• **TASK DIRECTIONS**: Transcribe the entries below without changing a word, and omit every picture.

═════ INPUT MATERIAL ═════

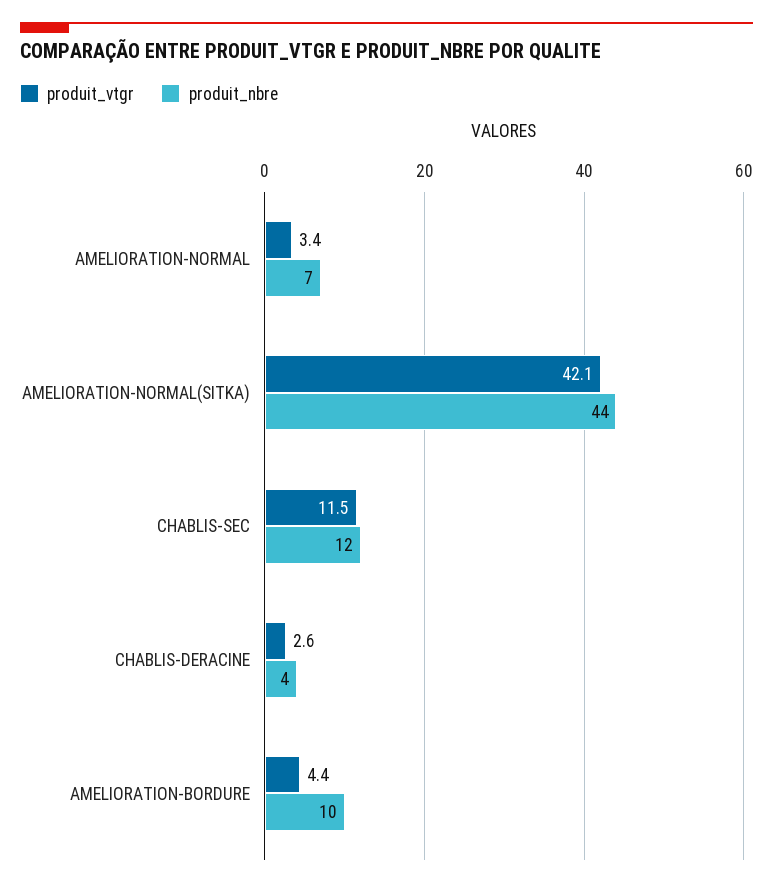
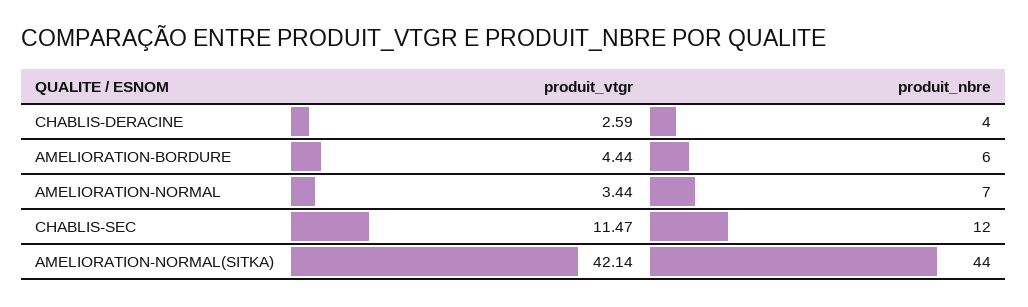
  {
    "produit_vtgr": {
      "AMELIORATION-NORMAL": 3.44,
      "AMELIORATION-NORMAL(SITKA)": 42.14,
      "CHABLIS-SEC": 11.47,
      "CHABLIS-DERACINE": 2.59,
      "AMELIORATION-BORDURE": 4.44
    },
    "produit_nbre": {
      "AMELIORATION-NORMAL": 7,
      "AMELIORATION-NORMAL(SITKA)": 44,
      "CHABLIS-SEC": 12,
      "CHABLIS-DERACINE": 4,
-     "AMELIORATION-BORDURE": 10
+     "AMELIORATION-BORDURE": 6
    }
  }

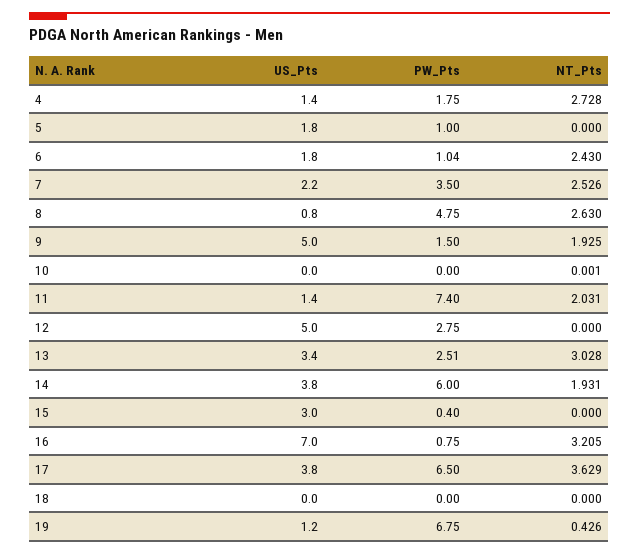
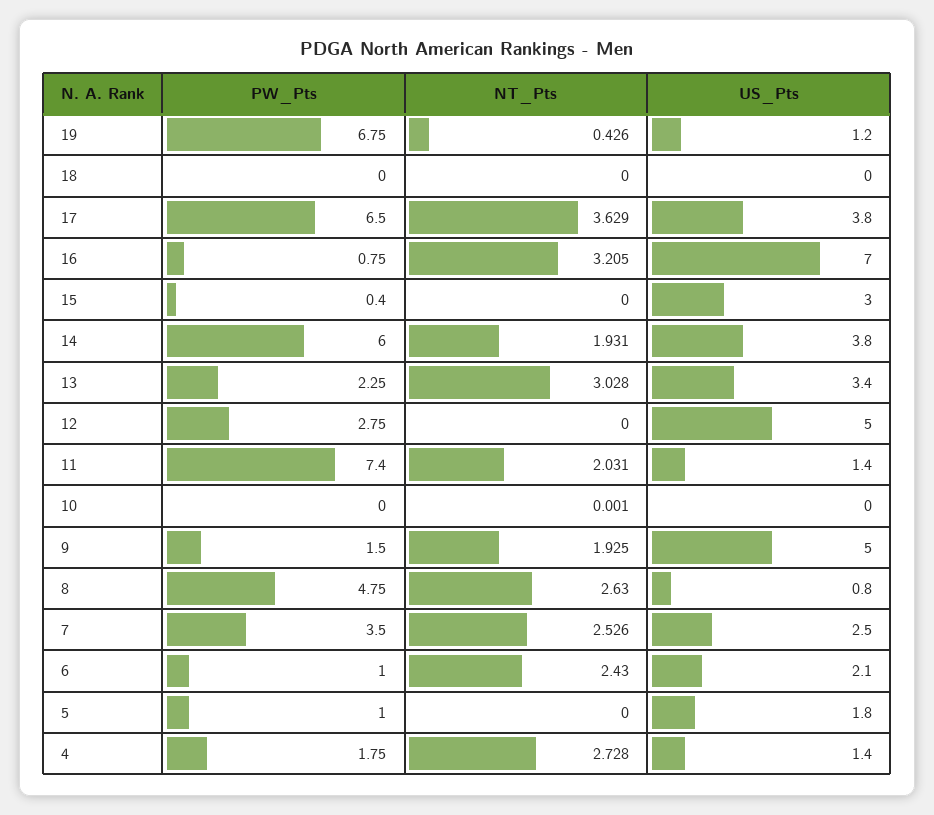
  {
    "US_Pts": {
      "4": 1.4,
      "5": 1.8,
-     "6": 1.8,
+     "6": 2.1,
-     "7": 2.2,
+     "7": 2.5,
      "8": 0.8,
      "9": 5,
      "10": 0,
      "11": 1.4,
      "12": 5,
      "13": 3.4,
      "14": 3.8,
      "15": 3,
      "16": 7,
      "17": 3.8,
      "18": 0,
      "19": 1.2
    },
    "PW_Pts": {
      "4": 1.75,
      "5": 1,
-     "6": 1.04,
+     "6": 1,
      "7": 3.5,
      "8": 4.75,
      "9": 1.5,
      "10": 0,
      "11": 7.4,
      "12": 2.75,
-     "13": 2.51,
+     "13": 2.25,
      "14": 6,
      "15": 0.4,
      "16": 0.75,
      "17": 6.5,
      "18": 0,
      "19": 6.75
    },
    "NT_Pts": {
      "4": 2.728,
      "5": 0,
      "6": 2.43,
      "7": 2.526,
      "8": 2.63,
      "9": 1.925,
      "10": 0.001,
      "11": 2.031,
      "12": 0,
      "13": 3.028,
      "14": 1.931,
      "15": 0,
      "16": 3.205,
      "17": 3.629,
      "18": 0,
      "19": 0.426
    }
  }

═════

• **WRITTEN ANSWER**:
  {
    "produit_vtgr": {
      "AMELIORATION-NORMAL": 3.44,
      "AMELIORATION-NORMAL(SITKA)": 42.14,
      "CHABLIS-SEC": 11.47,
      "CHABLIS-DERACINE": 2.59,
      "AMELIORATION-BORDURE": 4.44
    },
    "produit_nbre": {
      "AMELIORATION-NORMAL": 7,
      "AMELIORATION-NORMAL(SITKA)": 44,
      "CHABLIS-SEC": 12,
      "CHABLIS-DERACINE": 4,
-     "AMELIORATION-BORDURE": 10
+     "AMELIORATION-BORDURE": 6
    }
  }

  {
    "US_Pts": {
      "4": 1.4,
      "5": 1.8,
-     "6": 1.8,
+     "6": 2.1,
-     "7": 2.2,
+     "7": 2.5,
      "8": 0.8,
      "9": 5,
      "10": 0,
      "11": 1.4,
      "12": 5,
      "13": 3.4,
      "14": 3.8,
      "15": 3,
      "16": 7,
      "17": 3.8,
      "18": 0,
      "19": 1.2
    },
    "PW_Pts": {
      "4": 1.75,
      "5": 1,
-     "6": 1.04,
+     "6": 1,
      "7": 3.5,
      "8": 4.75,
      "9": 1.5,
      "10": 0,
      "11": 7.4,
      "12": 2.75,
-     "13": 2.51,
+     "13": 2.25,
      "14": 6,
      "15": 0.4,
      "16": 0.75,
      "17": 6.5,
      "18": 0,
      "19": 6.75
    },
    "NT_Pts": {
      "4": 2.728,
      "5": 0,
      "6": 2.43,
      "7": 2.526,
      "8": 2.63,
      "9": 1.925,
      "10": 0.001,
      "11": 2.031,
      "12": 0,
      "13": 3.028,
      "14": 1.931,
      "15": 0,
      "16": 3.205,
      "17": 3.629,
      "18": 0,
      "19": 0.426
    }
  }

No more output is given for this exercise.